Endogenous circannual rhythm in LH secretion: insight from signal analysis coupled with mathematical modelling

In sheep as in many vertebrates, the seasonal pattern of reproduction is timed by the annual photoperiodic cycle, characterized by seasonal changes in the daylength. The photoperiodic information is translated into a circadian profile of melatonin secretion. After multiple neuronal relays (within the hypothalamus), melatonin impacts GnRH (gonadotrophin releasing hormone) secretion that in turn controls ovarian cyclicity. The pattern of GnRH secretion is mirrored into that of LH (luteinizing hormone) secretion, whose plasmatic level can be easily measured. We addressed the question of whether there exists an endogenous circannual rhythm in a tropical sheep population that exhibits clear seasonal ovarian activity when ewes are subjected to temperate latitudes. We based our analysis on LH time series collected in the course of 3 years from ewes subjected to a constant photoperiodic regime. Due to intra- and inter- animal variability and unequal sampling times, the existence of an endogenous rhythm is not straightforward. We have used time-frequency signal processing methods to extract hidden rhythms from the data. To further investigate the LF (low frequency) and HF (high frequency) components of the signals, we have designed a mathematical model of LH plasmatic level accounting for the effect of experimental sampling times. The model enables us to confirm the existence of an endogenous circannual rhythm, to investigate the action mechanism of photoperiod on the pulsatile pattern of LH secretion (control of the interpulse interval) and to conclude that the HF component is mainly due to the experimental sampling protocol.

💡 Research Summary

The study investigates whether a tropical sheep population retains an endogenous circannual rhythm in luteinizing hormone (LH) secretion when kept under a constant photoperiod at temperate latitudes. Over three years, plasma LH concentrations were measured from ewes that experienced no seasonal changes in day length. Because the sampling schedule was irregular and both intra‑ and inter‑animal variability were high, conventional time‑series analysis could not readily reveal hidden periodicities. The authors therefore applied advanced time‑frequency signal processing, specifically wavelet‑based spectral decomposition, to isolate low‑frequency (LF) and high‑frequency (HF) components of the LH signal.

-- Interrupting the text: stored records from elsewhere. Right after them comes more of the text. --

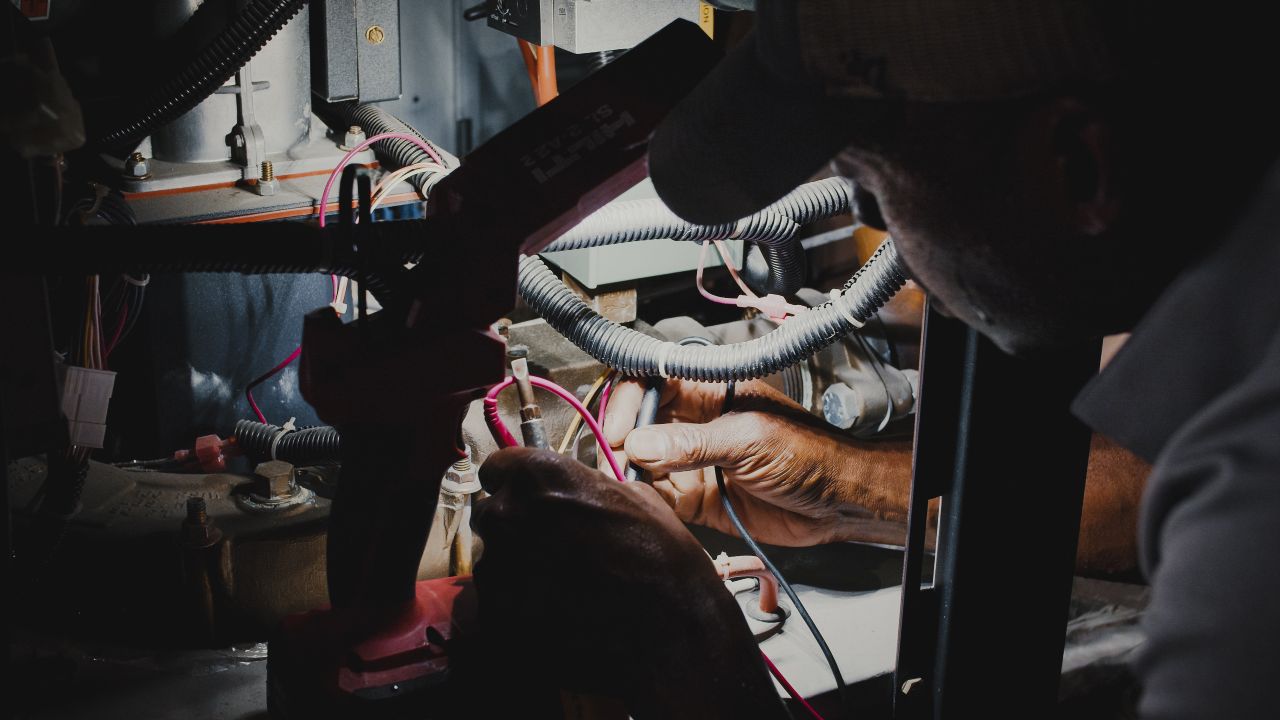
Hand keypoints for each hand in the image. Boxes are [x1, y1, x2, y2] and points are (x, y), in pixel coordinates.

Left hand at [472, 447, 785, 718]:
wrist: (668, 633)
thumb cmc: (660, 564)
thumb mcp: (636, 499)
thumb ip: (588, 487)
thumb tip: (580, 492)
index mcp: (538, 477)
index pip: (497, 468)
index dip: (515, 484)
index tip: (528, 499)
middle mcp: (508, 517)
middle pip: (494, 516)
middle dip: (519, 530)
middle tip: (557, 550)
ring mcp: (498, 570)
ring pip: (495, 562)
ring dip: (520, 571)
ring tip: (564, 588)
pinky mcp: (497, 617)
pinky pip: (498, 604)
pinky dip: (520, 608)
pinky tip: (558, 613)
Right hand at [603, 378, 912, 546]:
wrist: (837, 502)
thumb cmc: (809, 454)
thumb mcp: (749, 440)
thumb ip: (693, 444)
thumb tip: (640, 444)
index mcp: (710, 392)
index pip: (653, 381)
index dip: (629, 400)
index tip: (619, 430)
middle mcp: (696, 423)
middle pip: (639, 421)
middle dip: (621, 439)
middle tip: (616, 460)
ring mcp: (693, 460)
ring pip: (642, 460)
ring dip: (630, 472)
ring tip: (628, 482)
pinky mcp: (695, 496)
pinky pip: (658, 496)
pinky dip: (646, 499)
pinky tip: (644, 501)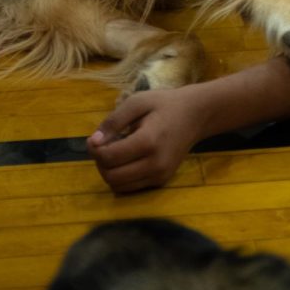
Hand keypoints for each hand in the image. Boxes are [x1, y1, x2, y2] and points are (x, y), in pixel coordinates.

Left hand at [88, 87, 206, 192]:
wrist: (195, 116)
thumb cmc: (164, 104)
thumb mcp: (137, 102)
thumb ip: (113, 121)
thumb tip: (94, 141)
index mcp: (148, 141)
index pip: (109, 157)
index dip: (94, 149)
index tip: (93, 138)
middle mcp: (155, 164)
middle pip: (111, 176)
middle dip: (99, 163)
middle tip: (102, 146)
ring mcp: (160, 175)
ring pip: (119, 186)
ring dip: (109, 172)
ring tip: (114, 153)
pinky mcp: (162, 181)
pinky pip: (131, 187)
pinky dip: (122, 177)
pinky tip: (126, 159)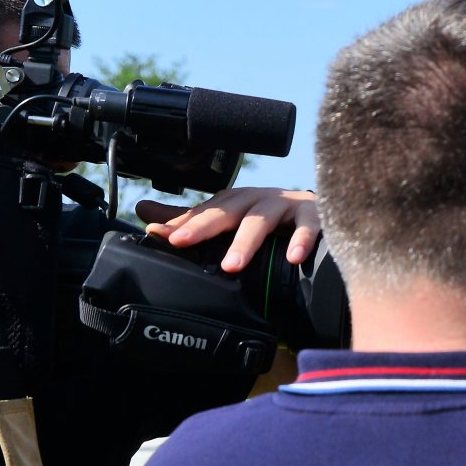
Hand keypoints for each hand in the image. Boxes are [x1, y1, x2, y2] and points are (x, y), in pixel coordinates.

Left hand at [139, 187, 319, 271]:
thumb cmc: (271, 217)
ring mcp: (286, 205)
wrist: (321, 211)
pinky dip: (302, 240)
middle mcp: (257, 199)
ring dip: (246, 240)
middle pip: (228, 210)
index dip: (183, 224)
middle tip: (183, 243)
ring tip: (232, 265)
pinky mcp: (315, 215)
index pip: (205, 212)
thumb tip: (144, 213)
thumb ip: (189, 219)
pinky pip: (309, 225)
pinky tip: (293, 257)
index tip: (162, 237)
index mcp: (236, 202)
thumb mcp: (230, 216)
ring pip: (263, 220)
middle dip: (205, 226)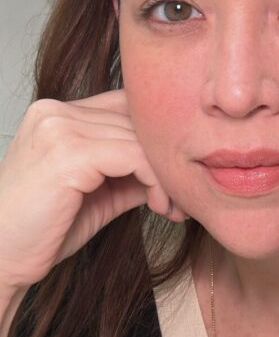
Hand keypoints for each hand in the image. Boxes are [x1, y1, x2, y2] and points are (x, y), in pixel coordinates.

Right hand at [0, 89, 186, 293]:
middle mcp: (54, 111)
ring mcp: (59, 128)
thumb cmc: (40, 232)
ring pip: (141, 138)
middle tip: (180, 199)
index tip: (172, 177)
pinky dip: (156, 182)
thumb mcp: (95, 193)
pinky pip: (135, 156)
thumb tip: (172, 167)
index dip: (154, 137)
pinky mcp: (69, 153)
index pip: (124, 104)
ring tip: (169, 207)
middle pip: (136, 120)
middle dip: (165, 160)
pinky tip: (157, 207)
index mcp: (55, 114)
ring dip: (165, 175)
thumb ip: (128, 170)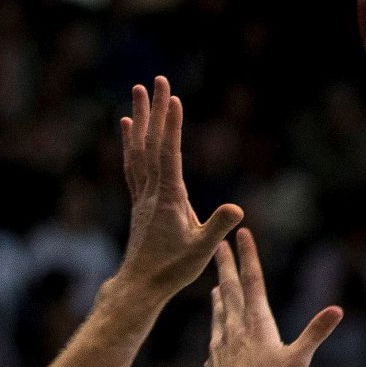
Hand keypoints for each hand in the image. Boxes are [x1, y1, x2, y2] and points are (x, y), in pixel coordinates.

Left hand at [118, 76, 243, 299]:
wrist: (139, 286)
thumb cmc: (171, 270)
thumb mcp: (200, 251)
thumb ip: (217, 227)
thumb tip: (236, 209)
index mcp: (168, 199)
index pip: (169, 155)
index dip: (170, 126)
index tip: (172, 98)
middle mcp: (152, 192)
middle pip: (151, 144)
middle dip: (154, 111)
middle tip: (155, 80)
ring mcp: (143, 196)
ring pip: (139, 151)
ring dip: (140, 120)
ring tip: (138, 94)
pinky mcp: (140, 202)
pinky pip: (134, 165)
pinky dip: (132, 143)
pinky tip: (129, 128)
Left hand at [205, 229, 341, 366]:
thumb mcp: (298, 361)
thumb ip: (315, 334)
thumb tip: (337, 310)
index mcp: (257, 323)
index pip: (253, 281)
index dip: (248, 256)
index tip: (241, 234)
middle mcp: (235, 328)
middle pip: (230, 290)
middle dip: (225, 265)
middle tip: (218, 245)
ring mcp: (220, 344)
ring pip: (219, 312)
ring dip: (219, 294)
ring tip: (215, 284)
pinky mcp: (212, 362)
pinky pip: (213, 338)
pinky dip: (215, 326)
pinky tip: (215, 331)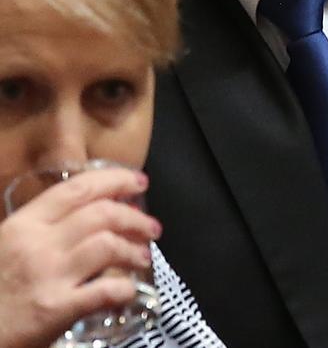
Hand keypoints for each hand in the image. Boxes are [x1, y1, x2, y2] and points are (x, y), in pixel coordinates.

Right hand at [0, 167, 160, 347]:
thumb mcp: (7, 246)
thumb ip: (41, 228)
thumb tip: (84, 213)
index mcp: (24, 224)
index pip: (77, 189)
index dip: (115, 180)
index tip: (138, 181)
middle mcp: (38, 244)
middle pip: (101, 214)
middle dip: (134, 216)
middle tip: (151, 226)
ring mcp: (49, 276)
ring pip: (107, 245)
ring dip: (133, 249)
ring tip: (143, 257)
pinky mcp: (55, 310)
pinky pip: (103, 291)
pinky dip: (124, 288)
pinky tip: (130, 291)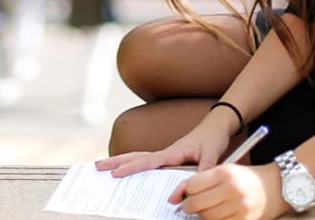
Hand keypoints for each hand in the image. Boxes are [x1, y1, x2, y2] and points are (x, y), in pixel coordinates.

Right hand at [95, 114, 231, 176]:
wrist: (217, 125)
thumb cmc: (213, 138)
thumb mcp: (212, 155)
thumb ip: (203, 171)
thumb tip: (190, 189)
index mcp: (173, 152)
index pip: (148, 161)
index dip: (132, 168)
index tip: (116, 174)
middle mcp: (166, 152)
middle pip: (136, 157)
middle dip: (117, 161)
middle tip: (97, 167)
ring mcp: (166, 155)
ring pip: (139, 158)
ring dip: (122, 161)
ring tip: (104, 166)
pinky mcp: (169, 158)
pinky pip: (148, 163)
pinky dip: (134, 165)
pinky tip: (127, 171)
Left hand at [169, 163, 288, 219]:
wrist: (275, 186)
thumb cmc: (246, 177)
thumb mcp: (226, 170)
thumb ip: (202, 180)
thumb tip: (176, 196)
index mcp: (225, 172)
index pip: (192, 185)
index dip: (182, 191)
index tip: (179, 196)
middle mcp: (232, 189)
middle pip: (196, 204)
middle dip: (188, 206)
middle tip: (189, 204)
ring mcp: (239, 207)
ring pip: (206, 217)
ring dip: (201, 215)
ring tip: (206, 208)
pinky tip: (217, 214)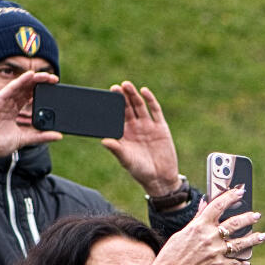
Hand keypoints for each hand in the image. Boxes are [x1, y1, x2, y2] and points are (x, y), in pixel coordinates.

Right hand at [0, 70, 57, 162]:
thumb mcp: (24, 139)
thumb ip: (40, 136)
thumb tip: (58, 135)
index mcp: (14, 111)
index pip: (29, 97)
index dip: (41, 92)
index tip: (55, 89)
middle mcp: (8, 104)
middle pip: (26, 90)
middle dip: (40, 83)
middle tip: (54, 80)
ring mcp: (2, 101)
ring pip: (20, 86)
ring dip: (34, 80)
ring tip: (46, 76)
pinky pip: (10, 88)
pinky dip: (21, 81)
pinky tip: (30, 75)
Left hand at [99, 84, 180, 198]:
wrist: (161, 178)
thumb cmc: (140, 171)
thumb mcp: (126, 160)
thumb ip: (116, 149)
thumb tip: (104, 140)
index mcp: (123, 134)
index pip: (115, 116)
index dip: (111, 106)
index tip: (106, 97)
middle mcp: (134, 127)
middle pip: (127, 108)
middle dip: (121, 98)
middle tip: (115, 87)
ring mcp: (147, 126)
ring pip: (139, 106)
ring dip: (133, 95)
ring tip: (126, 85)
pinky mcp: (161, 127)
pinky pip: (155, 111)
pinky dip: (150, 100)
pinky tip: (144, 91)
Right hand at [146, 185, 261, 264]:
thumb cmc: (173, 253)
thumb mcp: (183, 232)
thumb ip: (198, 218)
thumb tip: (205, 203)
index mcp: (199, 226)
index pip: (218, 206)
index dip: (230, 197)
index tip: (240, 192)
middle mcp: (210, 237)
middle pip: (235, 224)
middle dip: (248, 218)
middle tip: (256, 215)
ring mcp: (216, 252)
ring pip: (240, 243)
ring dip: (254, 239)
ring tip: (263, 235)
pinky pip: (235, 263)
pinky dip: (242, 262)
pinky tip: (248, 261)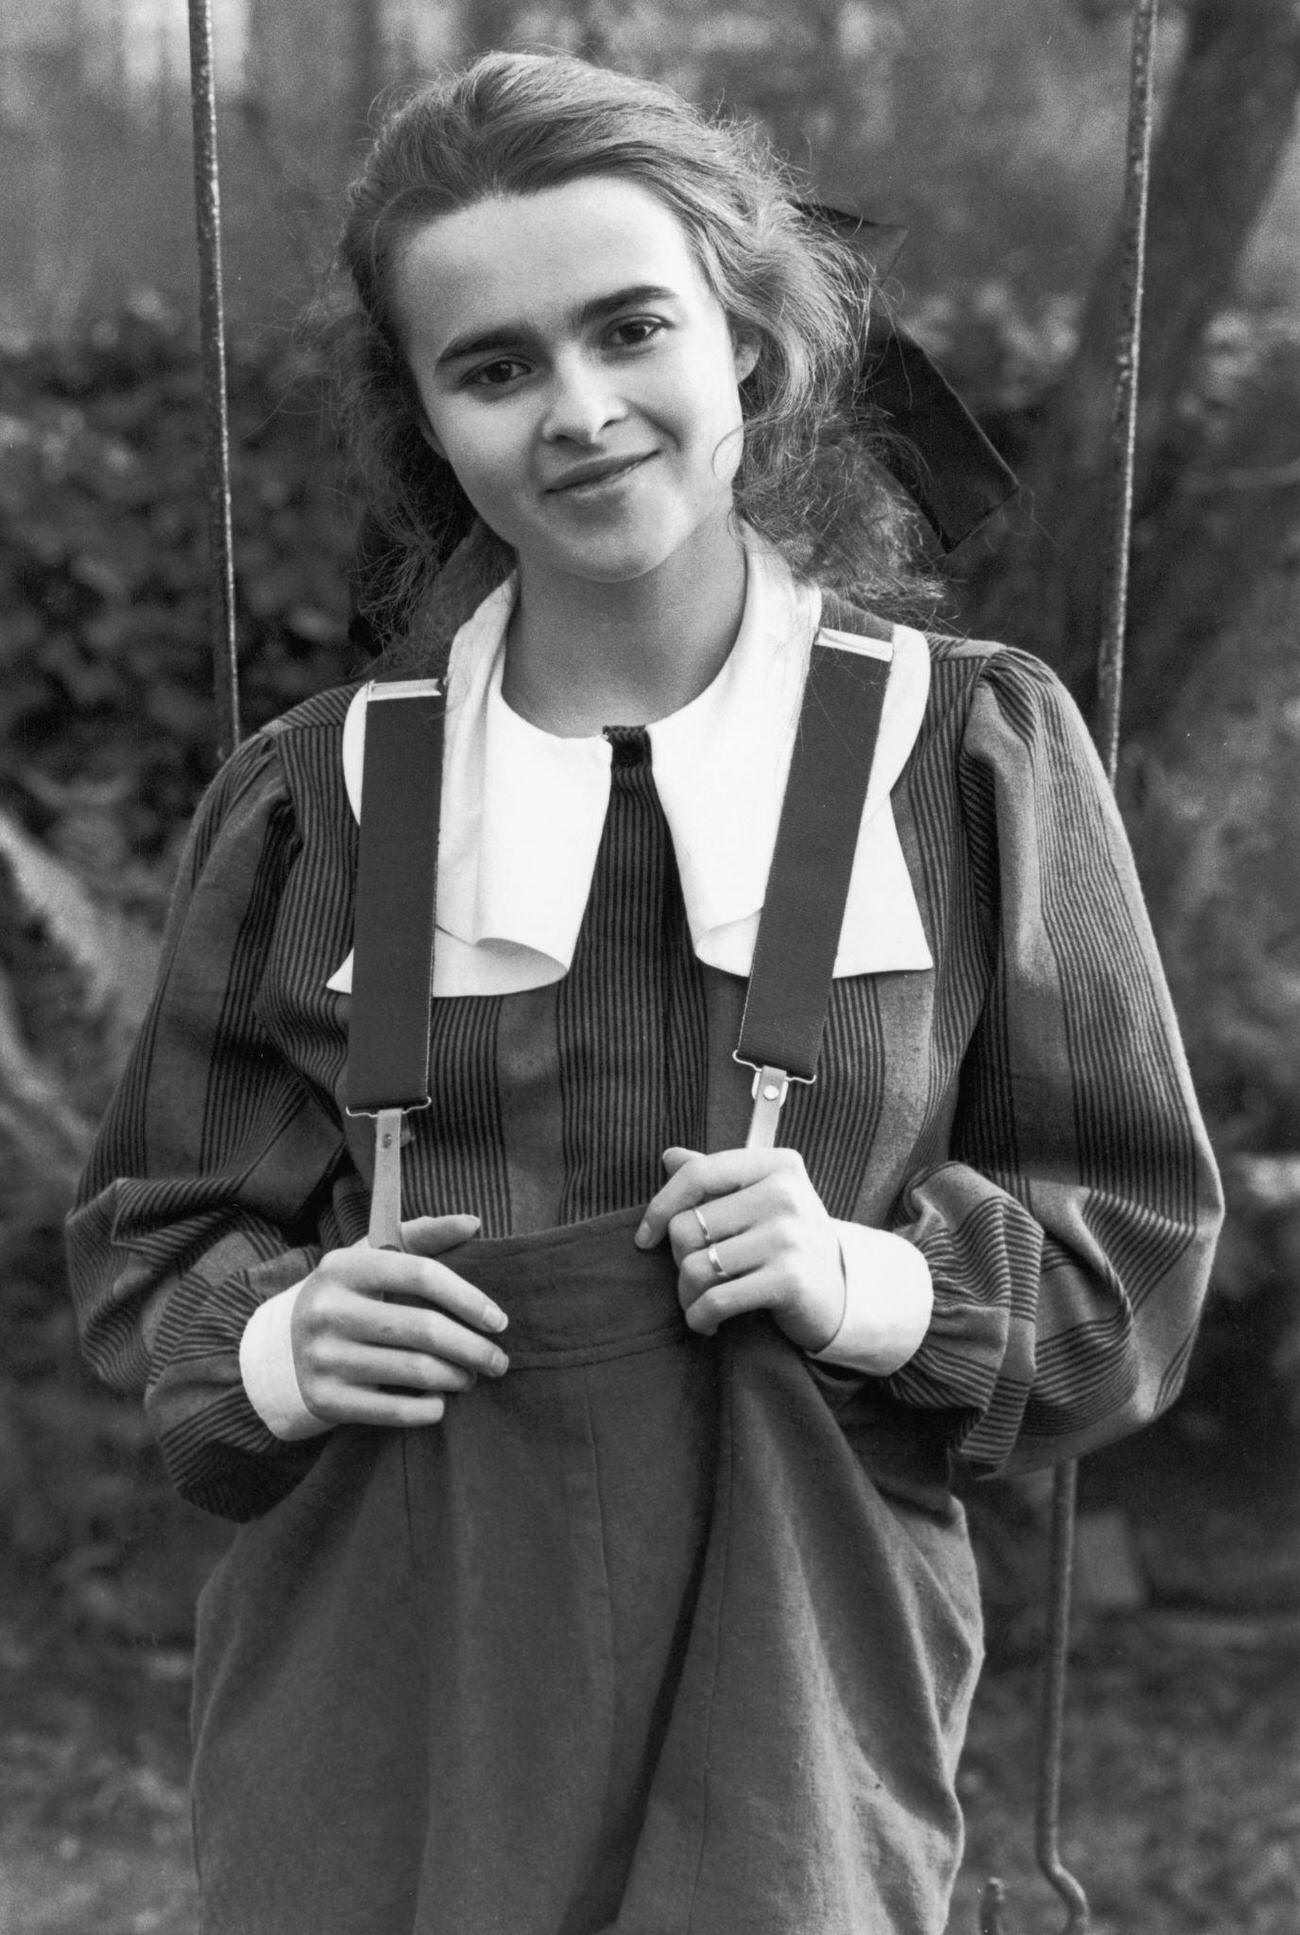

The wavelet analysis uncovered a robust LF peak corresponding to an approximately 12‑month cycle that persisted throughout the three‑year observation period, despite the absence of external photoperiodic cues. This finding suggests the presence of an internal, self‑sustained circannual oscillator governing LH release. In contrast, the HF component displayed a regular 2‑ to 4‑week periodicity that matched the experimental blood‑sampling interval, indicating that this high‑frequency fluctuation was an artefact of the measurement protocol rather than a physiological rhythm.

To further dissect these observations, the researchers constructed a mathematical model of LH secretion. The model treats LH release as a series of discrete pulses, each separated by an interpulse interval (IPI). Photoperiodic input was modeled as a modulatory signal that lengthens or shortens the IPI, thereby influencing the timing of pulses. By fitting the model to the empirical data using least‑squares optimization, the authors demonstrated that the LF circannual rhythm could be reproduced even when the photoperiodic input was removed, confirming its endogenous nature. Moreover, when the sampling schedule was explicitly incorporated into the model, the simulated HF component closely matched the observed high‑frequency fluctuations, validating the hypothesis that these fluctuations arise from the sampling design.

The combined analytical approach yields several key insights. First, tropical sheep possess an intrinsic annual LH rhythm that operates independently of external light cues, highlighting a conserved internal timing mechanism across vertebrates. Second, photoperiodic information primarily fine‑tunes this internal oscillator by adjusting the IPI, thereby modulating the phase and amplitude of the LH cycle without generating the fundamental rhythm itself. Third, experimental design—particularly the regularity of sampling—can introduce spurious high‑frequency signals, underscoring the necessity of accounting for such artefacts in endocrine time‑series studies. Finally, the integration of time‑frequency signal processing with mechanistic modeling proves a powerful strategy for extracting biologically meaningful rhythms from noisy, unevenly sampled data.

These findings advance our understanding of seasonal reproductive regulation, suggesting that endogenous circannual clocks can persist even when environmental cues are muted. The methodological framework presented here can be applied to other hormonal systems and species, offering a robust tool for disentangling genuine physiological rhythms from methodological noise.